Crypto is not immune to regulation, US crackdown is immensely hurtful
- The US regulatory crackdown continues, with Coinbase and Binance sued last week and a list of tokens declared securities by the SEC
- Crypto.com is shutting down its institutional exchange, citing lower demand following recent events in the industry
- Retail will always be able to access crypto, but institutional capital will dwindle, which will dampen trajectory of industry going forward, writes our Head of Research
The great regulatory clampdown on the US crypto industry is in full flow. To some, they argue that crypto will be fine. This is just the latest hurdle in the road for an industry that has always fancied itself as the underdog, they say. Crypto is inherently decentralised, and besides, it can move offshore.
For me, I’m not so sure. While I don’t believe that the SEC can shut down the entire cryptocurrency industry, I do think they can shut down the US crypto industry. And that represents a problem. That represents a big problem.
The US is the biggest financial market in the world. Looking specifically at crypto, Triple-A estimates 45 million crypto owners reside in the US alone, behind only India and China. But the real story here may go beyond retail numbers. The real story may be institutional cash.
At one point in 2021, it seemed as if crypto was truly making a run into the mainstream and establishing itself as its own asset class. The ascent was upward, and for the first time in the history of crypto, there was a tangible movement from institutions into the space. Tesla bought $1.5 billion of Bitcoin for its balance sheet in February 2021. In June of the same year, El Salvador declared Bitcoin legal tender. Three months later, ProShares launched the first futures-based Bitcoin ETF, trading on the New York Stock Exchange under the ticker “BITO”.
It was no longer a niche Internet toy for cryptography enthusiasts. This was a financial asset with tangible macro implications, and fund managers wanted to get involved. Demand was bursting. The aforementioned BITO became the most successful new ETF in history, attracting $1 billion (!) of inflows in its first week.
Fast forward to today, and the trajectory is now the complete opposite. Not only have prices and volumes collapsed (BITO lost $1.2 billion of investors’ money in its first year, the worst debut year of an ETF ever), but crypto’s reputation has been tarnished by several high-profile scandals which have engulfed the space, most notably the collapses of FTX and Terra.
And now, regulators are putting the squeeze on. Whether you agree or disagree, the reality is that the law is coming down hard on crypto. The two biggest exchanges, Coinbase and Binance, were sued last week, and a raft of cryptocurrencies were declared as securities by the SEC.
The effects are already being felt. Robinhood announced that customers will no longer be able to trade Solana, Polygon and Cardano.These were three of the tokens formally outlined as securities by the SEC last week. eToro announced similar this Monday – suspending trading for US customers of four cryptocurrencies: Polygon, Algorand, Decentraland and Dash.

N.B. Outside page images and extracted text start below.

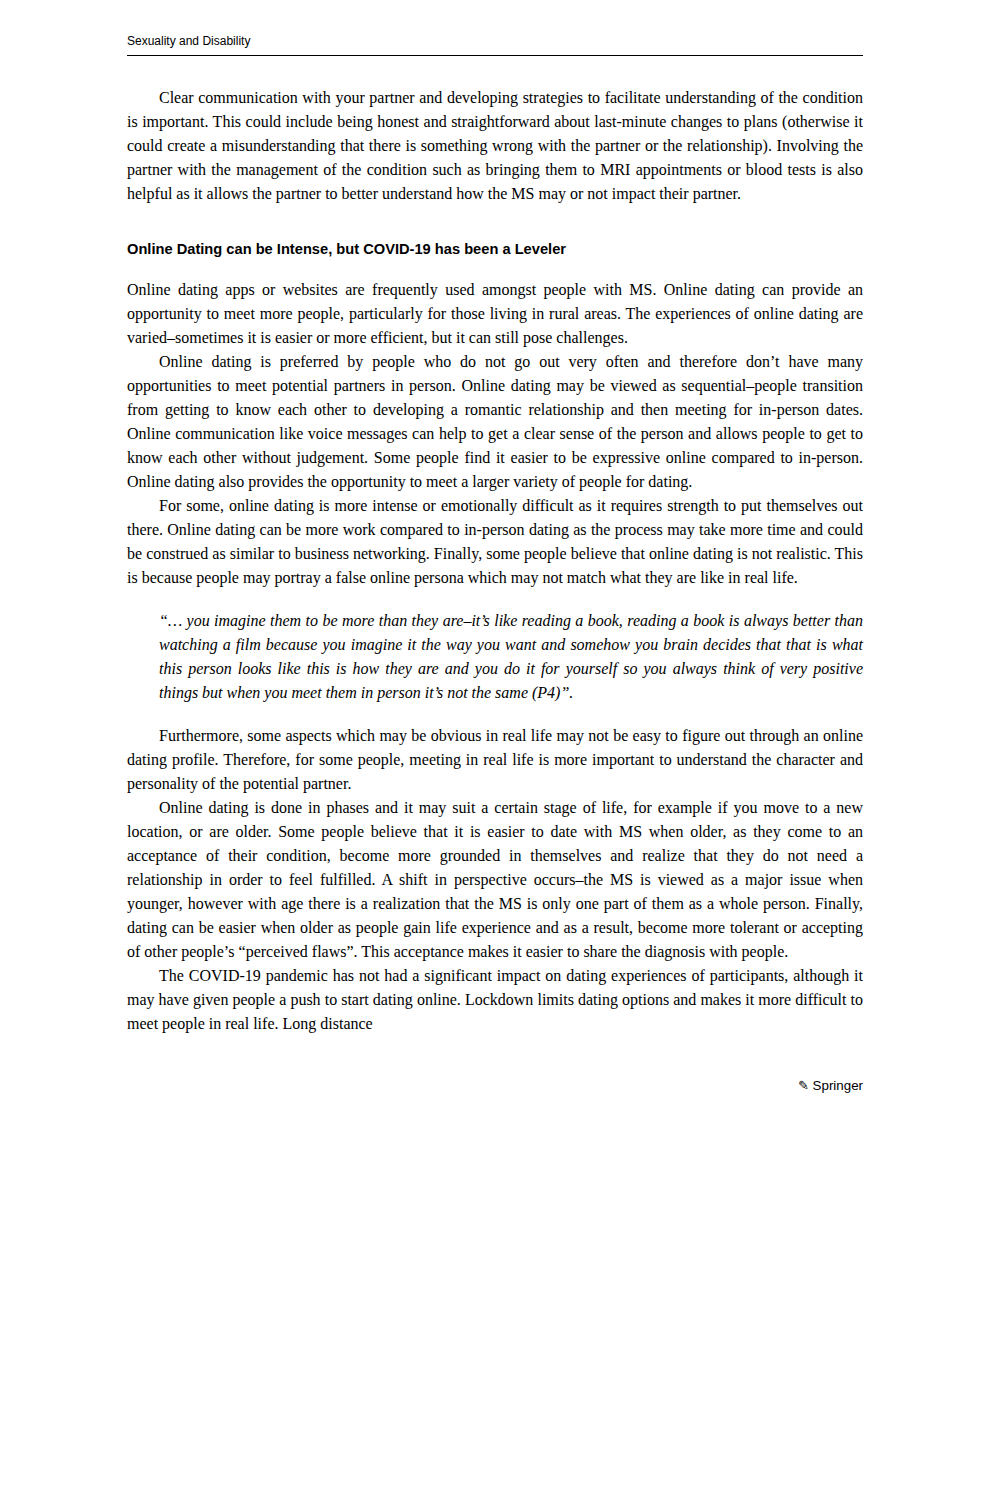Sexuality and Disability
Clear communication with your partner and developing strategies to facilitate understanding of the condition is important. This could include being honest and straightforward about last-minute changes to plans (otherwise it could create a misunderstanding that there is something wrong with the partner or the relationship). Involving the partner with the management of the condition such as bringing them to MRI appointments or blood tests is also helpful as it allows the partner to better understand how the MS may or not impact their partner.
Online Dating can be Intense, but COVID-19 has been a Leveler
Online dating apps or websites are frequently used amongst people with MS. Online dating can provide an opportunity to meet more people, particularly for those living in rural areas. The experiences of online dating are varied–sometimes it is easier or more efficient, but it can still pose challenges.
Online dating is preferred by people who do not go out very often and therefore don’t have many opportunities to meet potential partners in person. Online dating may be viewed as sequential–people transition from getting to know each other to developing a romantic relationship and then meeting for in-person dates. Online communication like voice messages can help to get a clear sense of the person and allows people to get to know each other without judgement. Some people find it easier to be expressive online compared to in-person. Online dating also provides the opportunity to meet a larger variety of people for dating.
For some, online dating is more intense or emotionally difficult as it requires strength to put themselves out there. Online dating can be more work compared to in-person dating as the process may take more time and could be construed as similar to business networking. Finally, some people believe that online dating is not realistic. This is because people may portray a false online persona which may not match what they are like in real life.
“… you imagine them to be more than they are–it’s like reading a book, reading a book is always better than watching a film because you imagine it the way you want and somehow you brain decides that that is what this person looks like this is how they are and you do it for yourself so you always think of very positive things but when you meet them in person it’s not the same (P4)”.
Furthermore, some aspects which may be obvious in real life may not be easy to figure out through an online dating profile. Therefore, for some people, meeting in real life is more important to understand the character and personality of the potential partner.
Online dating is done in phases and it may suit a certain stage of life, for example if you move to a new location, or are older. Some people believe that it is easier to date with MS when older, as they come to an acceptance of their condition, become more grounded in themselves and realize that they do not need a relationship in order to feel fulfilled. A shift in perspective occurs–the MS is viewed as a major issue when younger, however with age there is a realization that the MS is only one part of them as a whole person. Finally, dating can be easier when older as people gain life experience and as a result, become more tolerant or accepting of other people’s “perceived flaws”. This acceptance makes it easier to share the diagnosis with people.
The COVID-19 pandemic has not had a significant impact on dating experiences of participants, although it may have given people a push to start dating online. Lockdown limits dating options and makes it more difficult to meet people in real life. Long distance
✎ Springer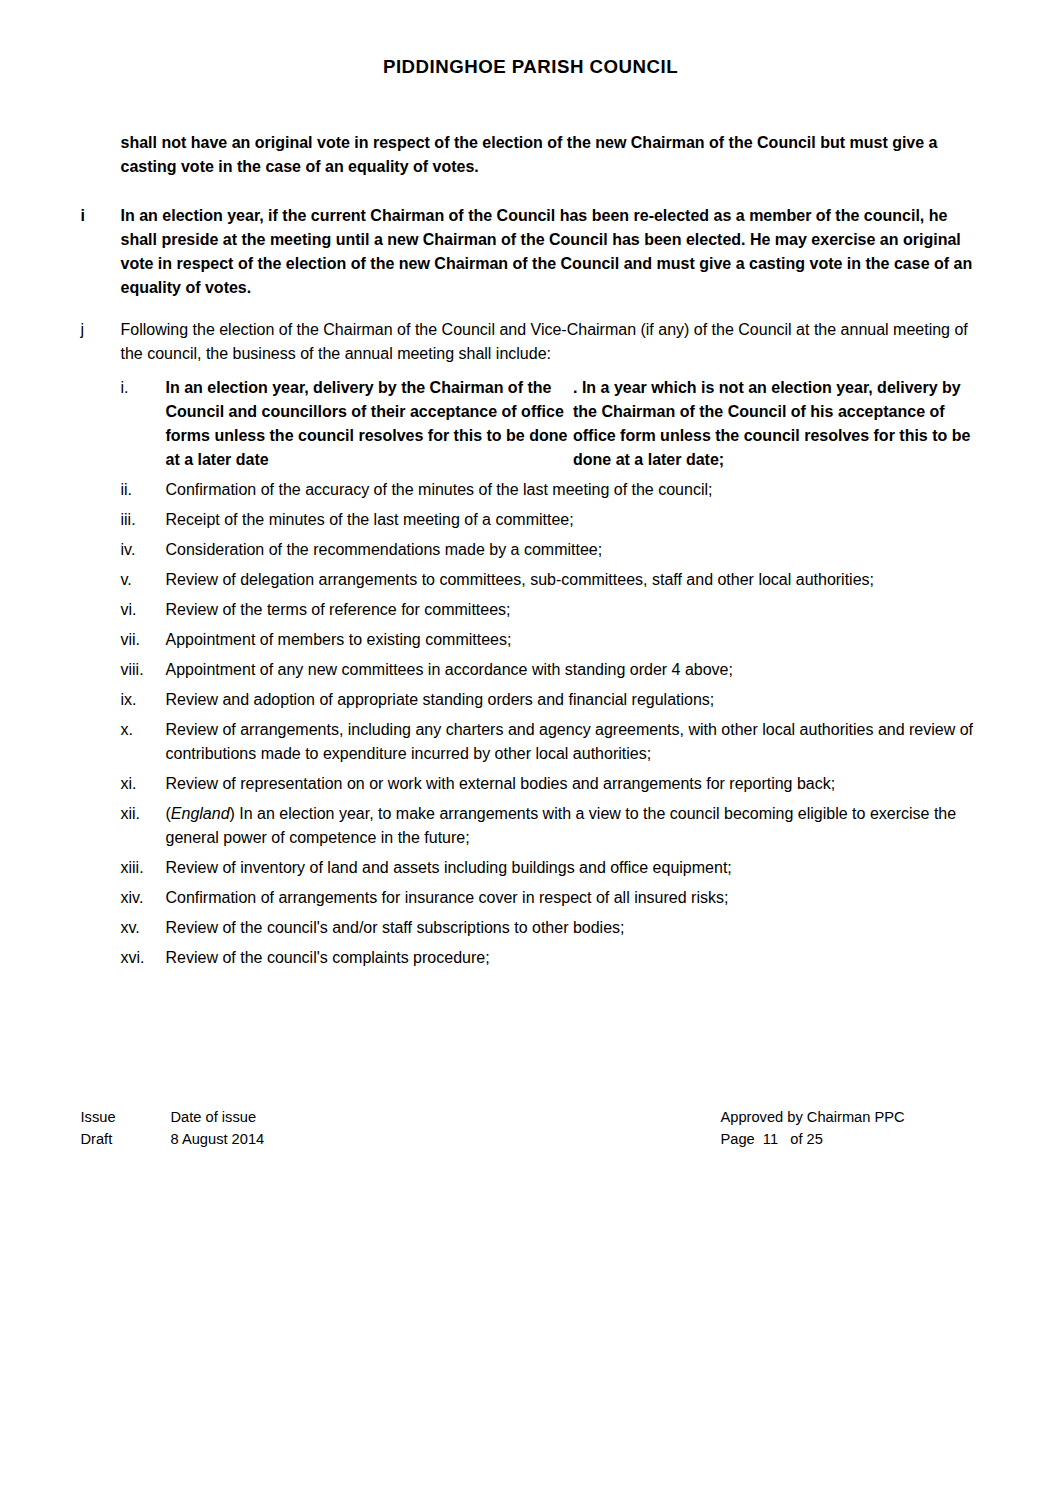PIDDINGHOE PARISH COUNCIL
shall not have an original vote in respect of the election of the new Chairman of the Council but must give a casting vote in the case of an equality of votes.
i
In an election year, if the current Chairman of the Council has been re-elected as a member of the council, he shall preside at the meeting until a new Chairman of the Council has been elected. He may exercise an original vote in respect of the election of the new Chairman of the Council and must give a casting vote in the case of an equality of votes.
j
Following the election of the Chairman of the Council and Vice-Chairman (if any) of the Council at the annual meeting of the council, the business of the annual meeting shall include:
In an election year, delivery by the Chairman of the Council and councillors of their acceptance of office forms unless the council resolves for this to be done at a later date. In a year which is not an election year, delivery by the Chairman of the Council of his acceptance of office form unless the council resolves for this to be done at a later date;
Confirmation of the accuracy of the minutes of the last meeting of the council;
Receipt of the minutes of the last meeting of a committee;
Consideration of the recommendations made by a committee;
Review of delegation arrangements to committees, sub-committees, staff and other local authorities;
Review of the terms of reference for committees;
Appointment of members to existing committees;
Appointment of any new committees in accordance with standing order 4 above;
Review and adoption of appropriate standing orders and financial regulations;
Review of arrangements, including any charters and agency agreements, with other local authorities and review of contributions made to expenditure incurred by other local authorities;
Review of representation on or work with external bodies and arrangements for reporting back;
(England) In an election year, to make arrangements with a view to the council becoming eligible to exercise the general power of competence in the future;
Review of inventory of land and assets including buildings and office equipment;
Confirmation of arrangements for insurance cover in respect of all insured risks;
Review of the council's and/or staff subscriptions to other bodies;
Review of the council's complaints procedure;
Issue
Draft
Date of issue
8 August 2014
Approved by Chairman PPC
Page 11 of 25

While these two moves affect retail more than institutions, the former is traditionally less sensitive to regulation when it comes to crypto. The reason why so many companies within the space were determined to launch Bitcoin ETFs was because regulation made it so difficult for funds to allocate to Bitcoin. For individuals, it was far easier.
But with regulation pushing the industry out of the US – as it seems it is doing – this makes the prospect of investing in crypto far more awkward, especially for institutions. And beyond the sheer logistics and legality of it becoming tougher to wrap one’s head around, it also paints it a far less desirable light.
What funds are going to allocate client money to a sector which has CEOs of the biggest companies calling the SEC out on Twitter? What funds are looking to buy into an industry that is facing new lawsuits seemingly every day? Don’t forget, this legal trouble comes off the back of a year in which prices have deflated spectacularly and scandals have been rampant.
The sobering reality is that the regulatory crackdown is hurting crypto immensely, because it is becoming harder to imagine US institutions and “Wall Street” capital moving into the space. Over the weekend, Crypto.com even announced it was shutting down its institutional exchange, citing a lack of demand in the wake of events in the industry. Its retail platform will remain fully operational.
As I said above, I don’t think this is terminal for crypto. Especially for Bitcoin (if you still view that in the same category as crypto, which I personally don’t), it will likely be fine. But the trajectory which the entire space was on previously is no longer there. And if regulation continues to turn the screw in the US, the sector will be cut off from the biggest financial market in the world. Retail customers will still be able to buy crypto, albeit with more effort. For institutions however, it may not be that easy.
Make no mistake, this is a massive problem for crypto, no matter what some cohorts may argue about decentralisation or any other kind of immunity the industry may inherently boast. The US market is too big, and even if crypto flourishes elsewhere, it will never reach the same highs without the US on board.